Süddeutsche Zeitung

Retrokolumne:Eine Menge Speed

Die interessantesten Pop-Wiederveröffentlichungen. Diesmal mit den "Specials" und Motörhead - sowie der Antwort auf die Frage, wie Freddie Mercurys Solowerk klingt.

Von Max Fellmann

Dass es die Specials 40 Jahre nach ihrer großen Zeit wieder gibt, ist ganz wunderbar. Einerseits. Und andererseits etwas traurig. Einer tot, einer für alle Zeiten mit dem Rest der Band verfeindet, zwei nach kurzer Zeit schon wieder ausgestiegen - bleiben: drei von sieben Originalmitgliedern. Aber die haben es in England Anfang des Jahres mit einem neuen Album auf den ersten Platz der Charts geschafft und touren jetzt unermüdlich durch Europa. Weil sie - zumindest in ihrer Heimat - einen Nerv getroffen haben. Es gibt ja diese Momente, in denen alle darauf warten, dass sich die eine entscheidende Stimme erhebt und etwas zum Zeitgeschehen sagt. Nach 9/11 haben die Amerikaner auf der Straße Bruce Springsteen zugerufen, wo sein Album zur nationalen Katastrophe bleibe. Genauso haben im dauerkriselnden England offensichtlich Hunderttausende gehofft, dass endlich etwas Neues von den Specials kommt und den Geist der Zeit einfängt (was ihnen mit dem Album "Encore" gelungen ist). Warum gerade die Specials, das wird einem sofort klar, wenn man sich das Debütalbum noch mal anhört. Es ist jetzt, zum Jubiläum, in einer edlen Vinyl-Version neu aufgelegt worden. Und auch wenn man nie ein 20-jähriger Arbeitsloser im England der frühen Thatcher-Jahre war, es haut einen allemal um, wie haargenau da alles zusammenfindet, die Dringlichkeit des Punk, die Wut der Straße, die Lebensfreude der Nacht, die Offbeats der jamaikanischen Einwanderer. Von Party bis Straßenkampf alles drin: Zu "A Message To You, Rudy" möchte man schunkeln, zu "Monkey Man" durchdrehen, zu "Concrete Jungle", dem großartigen Song gegen rechte Schläger, möchte man sich Kopf voraus ins Getümmel stürzen. Verzweifelt gut gelaunter Ska mit der aggressiven Wucht des Punk - so wie diese grantigen jungen Kerle aus der Kleinstadt Coventry hat das nie mehr jemand hingekriegt.

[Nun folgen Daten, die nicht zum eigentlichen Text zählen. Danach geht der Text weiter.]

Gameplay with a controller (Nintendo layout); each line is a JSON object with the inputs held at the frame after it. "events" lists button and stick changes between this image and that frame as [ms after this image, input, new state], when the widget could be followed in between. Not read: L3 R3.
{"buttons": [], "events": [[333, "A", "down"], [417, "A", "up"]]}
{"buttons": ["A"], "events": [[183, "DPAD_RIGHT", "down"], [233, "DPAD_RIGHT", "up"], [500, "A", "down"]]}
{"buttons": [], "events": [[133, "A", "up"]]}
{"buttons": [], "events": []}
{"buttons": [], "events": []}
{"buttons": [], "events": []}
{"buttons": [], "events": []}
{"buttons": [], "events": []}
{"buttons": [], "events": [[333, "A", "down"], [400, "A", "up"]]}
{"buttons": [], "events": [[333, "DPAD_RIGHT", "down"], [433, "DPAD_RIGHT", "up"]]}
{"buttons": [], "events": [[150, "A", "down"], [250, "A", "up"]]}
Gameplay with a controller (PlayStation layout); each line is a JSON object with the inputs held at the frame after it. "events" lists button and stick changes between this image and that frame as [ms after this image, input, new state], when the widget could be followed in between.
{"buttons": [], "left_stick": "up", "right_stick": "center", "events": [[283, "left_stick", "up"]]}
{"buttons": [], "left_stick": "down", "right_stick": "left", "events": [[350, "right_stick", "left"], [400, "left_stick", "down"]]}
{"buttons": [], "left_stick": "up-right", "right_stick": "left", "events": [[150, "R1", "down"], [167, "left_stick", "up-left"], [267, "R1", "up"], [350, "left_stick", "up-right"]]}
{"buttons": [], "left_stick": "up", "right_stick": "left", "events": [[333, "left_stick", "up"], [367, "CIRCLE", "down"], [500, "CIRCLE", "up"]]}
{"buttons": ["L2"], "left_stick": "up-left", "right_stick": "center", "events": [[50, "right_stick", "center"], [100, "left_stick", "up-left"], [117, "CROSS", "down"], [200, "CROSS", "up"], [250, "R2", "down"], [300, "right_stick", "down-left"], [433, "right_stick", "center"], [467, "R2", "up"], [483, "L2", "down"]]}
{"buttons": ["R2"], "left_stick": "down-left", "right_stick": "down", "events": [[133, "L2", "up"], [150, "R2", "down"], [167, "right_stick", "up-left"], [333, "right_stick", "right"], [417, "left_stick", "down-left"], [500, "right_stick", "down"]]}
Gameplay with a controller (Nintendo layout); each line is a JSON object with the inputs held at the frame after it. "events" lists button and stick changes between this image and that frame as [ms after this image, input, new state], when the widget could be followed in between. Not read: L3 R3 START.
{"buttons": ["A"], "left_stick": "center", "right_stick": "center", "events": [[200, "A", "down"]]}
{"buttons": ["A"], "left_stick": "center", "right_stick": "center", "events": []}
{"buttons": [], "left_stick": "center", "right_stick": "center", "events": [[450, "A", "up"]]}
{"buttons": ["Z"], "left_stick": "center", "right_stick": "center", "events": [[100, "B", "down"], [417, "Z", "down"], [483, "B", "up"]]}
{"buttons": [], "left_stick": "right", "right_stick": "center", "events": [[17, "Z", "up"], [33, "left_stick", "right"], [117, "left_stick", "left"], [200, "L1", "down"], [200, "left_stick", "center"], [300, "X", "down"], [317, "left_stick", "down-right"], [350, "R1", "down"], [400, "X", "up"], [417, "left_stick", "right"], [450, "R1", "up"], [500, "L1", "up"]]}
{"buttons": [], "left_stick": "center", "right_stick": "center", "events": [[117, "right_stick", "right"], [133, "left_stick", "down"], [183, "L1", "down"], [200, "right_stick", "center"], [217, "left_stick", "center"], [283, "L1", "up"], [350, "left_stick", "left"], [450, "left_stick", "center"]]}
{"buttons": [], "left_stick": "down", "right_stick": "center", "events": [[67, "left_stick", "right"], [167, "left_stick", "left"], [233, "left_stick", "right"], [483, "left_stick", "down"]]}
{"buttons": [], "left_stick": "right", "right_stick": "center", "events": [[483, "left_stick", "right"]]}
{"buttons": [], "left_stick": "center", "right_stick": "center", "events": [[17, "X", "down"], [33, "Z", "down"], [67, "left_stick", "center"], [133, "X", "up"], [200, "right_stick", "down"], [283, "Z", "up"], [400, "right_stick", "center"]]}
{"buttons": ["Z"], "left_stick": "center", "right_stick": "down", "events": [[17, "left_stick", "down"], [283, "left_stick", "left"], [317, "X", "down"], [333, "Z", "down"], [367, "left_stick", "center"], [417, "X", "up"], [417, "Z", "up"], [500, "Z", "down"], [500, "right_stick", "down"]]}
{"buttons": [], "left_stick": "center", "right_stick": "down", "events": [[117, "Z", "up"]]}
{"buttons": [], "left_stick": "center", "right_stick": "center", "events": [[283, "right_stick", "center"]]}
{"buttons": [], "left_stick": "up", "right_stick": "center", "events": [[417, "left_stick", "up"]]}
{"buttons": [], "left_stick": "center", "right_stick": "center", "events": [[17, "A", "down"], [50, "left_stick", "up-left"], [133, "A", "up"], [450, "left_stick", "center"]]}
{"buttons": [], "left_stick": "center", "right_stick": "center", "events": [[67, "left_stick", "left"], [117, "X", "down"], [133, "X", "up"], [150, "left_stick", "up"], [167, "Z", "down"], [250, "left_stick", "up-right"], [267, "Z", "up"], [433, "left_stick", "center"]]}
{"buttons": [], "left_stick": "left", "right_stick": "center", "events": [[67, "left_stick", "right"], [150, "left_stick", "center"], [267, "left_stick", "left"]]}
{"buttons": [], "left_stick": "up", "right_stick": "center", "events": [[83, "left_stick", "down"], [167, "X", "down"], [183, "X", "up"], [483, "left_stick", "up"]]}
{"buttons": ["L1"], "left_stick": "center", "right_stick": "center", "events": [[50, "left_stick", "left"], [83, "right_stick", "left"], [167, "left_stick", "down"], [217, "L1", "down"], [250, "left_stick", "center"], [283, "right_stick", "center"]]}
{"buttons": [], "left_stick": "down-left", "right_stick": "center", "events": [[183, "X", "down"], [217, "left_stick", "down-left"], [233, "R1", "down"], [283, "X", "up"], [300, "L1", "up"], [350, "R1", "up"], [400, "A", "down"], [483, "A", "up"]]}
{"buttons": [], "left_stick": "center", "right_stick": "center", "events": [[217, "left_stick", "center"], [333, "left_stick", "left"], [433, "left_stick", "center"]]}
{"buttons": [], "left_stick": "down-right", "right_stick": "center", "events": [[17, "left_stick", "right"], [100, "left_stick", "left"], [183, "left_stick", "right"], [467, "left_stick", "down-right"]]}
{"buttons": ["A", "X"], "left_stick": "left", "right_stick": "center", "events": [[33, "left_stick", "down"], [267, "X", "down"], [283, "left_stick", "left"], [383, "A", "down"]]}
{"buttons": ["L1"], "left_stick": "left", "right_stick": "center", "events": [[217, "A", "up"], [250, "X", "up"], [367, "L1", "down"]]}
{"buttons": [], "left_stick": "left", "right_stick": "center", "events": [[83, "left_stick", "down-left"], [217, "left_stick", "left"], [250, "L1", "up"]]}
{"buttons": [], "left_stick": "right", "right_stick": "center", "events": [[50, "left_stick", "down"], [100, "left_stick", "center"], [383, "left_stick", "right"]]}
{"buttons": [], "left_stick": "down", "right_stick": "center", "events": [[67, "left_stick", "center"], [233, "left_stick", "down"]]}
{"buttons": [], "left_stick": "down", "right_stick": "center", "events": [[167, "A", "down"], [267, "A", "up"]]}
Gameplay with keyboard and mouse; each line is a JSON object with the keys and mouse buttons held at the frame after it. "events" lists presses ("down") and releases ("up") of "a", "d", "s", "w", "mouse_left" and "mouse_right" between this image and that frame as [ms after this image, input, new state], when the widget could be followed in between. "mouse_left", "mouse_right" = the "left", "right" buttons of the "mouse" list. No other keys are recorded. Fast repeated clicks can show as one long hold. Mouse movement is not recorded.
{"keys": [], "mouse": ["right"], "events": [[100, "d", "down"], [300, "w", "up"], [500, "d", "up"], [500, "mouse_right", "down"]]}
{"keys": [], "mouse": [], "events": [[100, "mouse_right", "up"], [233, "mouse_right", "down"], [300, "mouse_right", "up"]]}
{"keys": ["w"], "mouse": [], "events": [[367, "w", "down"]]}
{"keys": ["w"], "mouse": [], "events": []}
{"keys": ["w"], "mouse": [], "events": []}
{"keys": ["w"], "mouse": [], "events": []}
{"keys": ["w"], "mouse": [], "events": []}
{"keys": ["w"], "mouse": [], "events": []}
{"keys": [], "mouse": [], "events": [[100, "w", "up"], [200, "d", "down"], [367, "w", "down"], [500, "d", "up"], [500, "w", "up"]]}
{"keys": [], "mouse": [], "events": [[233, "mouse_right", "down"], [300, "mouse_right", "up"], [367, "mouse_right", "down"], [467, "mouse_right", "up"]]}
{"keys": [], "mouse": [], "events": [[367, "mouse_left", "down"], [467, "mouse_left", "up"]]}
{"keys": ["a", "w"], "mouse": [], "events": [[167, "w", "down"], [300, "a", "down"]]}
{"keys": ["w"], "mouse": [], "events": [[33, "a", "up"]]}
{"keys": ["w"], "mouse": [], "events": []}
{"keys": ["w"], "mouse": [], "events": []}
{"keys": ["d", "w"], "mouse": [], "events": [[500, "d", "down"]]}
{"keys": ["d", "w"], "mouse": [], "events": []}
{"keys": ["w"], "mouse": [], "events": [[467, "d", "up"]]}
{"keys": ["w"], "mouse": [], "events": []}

Wer nach dem Brimborium um den Queen-Film "Bohemian Rhapsody" in den vergangenen zwei Jahren noch nicht genug hat, kann sich jetzt noch mal gründlich mit Freddie Mercury befassen: Die Box "Never Boring" umfasst das komplette Soloschaffen des Sängers, drei CDs, eine Blu-Ray-Disc, eine DVD - und ein 120-Seiten-Fotoband. Den Bogen zwischen alten und neuen Fans schlägt dabei Rami Malek, der Mercury im Film gespielt und dafür den Oscar bekommen hat: Von ihm stammt das Vorwort. Das ist alles sehr hübsch und sehr freundlich aufbereitet, und ja, als Sammlerobjekt völlig in Ordnung. Aber was diese Box leider gerade in ihrer Kompaktheit sehr klarmacht, ist eher betrüblich: Jenseits von Queen hat Freddie Mercury nur Mittelmaß abgeliefert. Als Vorturner und Songschreiber seiner Band war er ein Gigant, aber solo hat er dürftige Discotracks zusammengeschustert. Sein Album "Mr Bad Guy" wirkt, als hätte er schnell einen Partysoundtrack für seine nächste Koksorgie gebastelt. "Barcelona", das Lied, das er 1987 mit Montserrat Caballé aufnahm, ist natürlich großartig überdrehter Neuschwanstein-Pop, aber dass es drumrum ein ganzes Album gibt, hat schon damals niemand so recht verstanden, vermutlich nicht mal Frau Caballé. Das dritte Album in dieser Box ist so etwas wie ein Best-of, was bedeutet, dass da schon wieder Stücke der anderen beiden Alben auftauchen, gemischt mit ein paar versprengten Einzelaufnahmen wie "The Great Pretender". Blue-Ray und DVD zeigen, wie zu erwarten, Liveaufnahmen von Mercurys Soloauftritten. Klar, kann man alles so machen. Freddie Mercury ist 1991 gestorben, die Hoffnung der Plattenfirma mag sein, dass inzwischen neue Fans nachgewachsen sind. Aber eigentlich tut man Mercury mit dieser Box keinen großen Gefallen, sein Solowerk ist in jeder Hinsicht zu dünn. Es genügt, zum Vergleich kurz das erste Greatest-Hits-Album von Queen aufzulegen, und ... tja. Genau.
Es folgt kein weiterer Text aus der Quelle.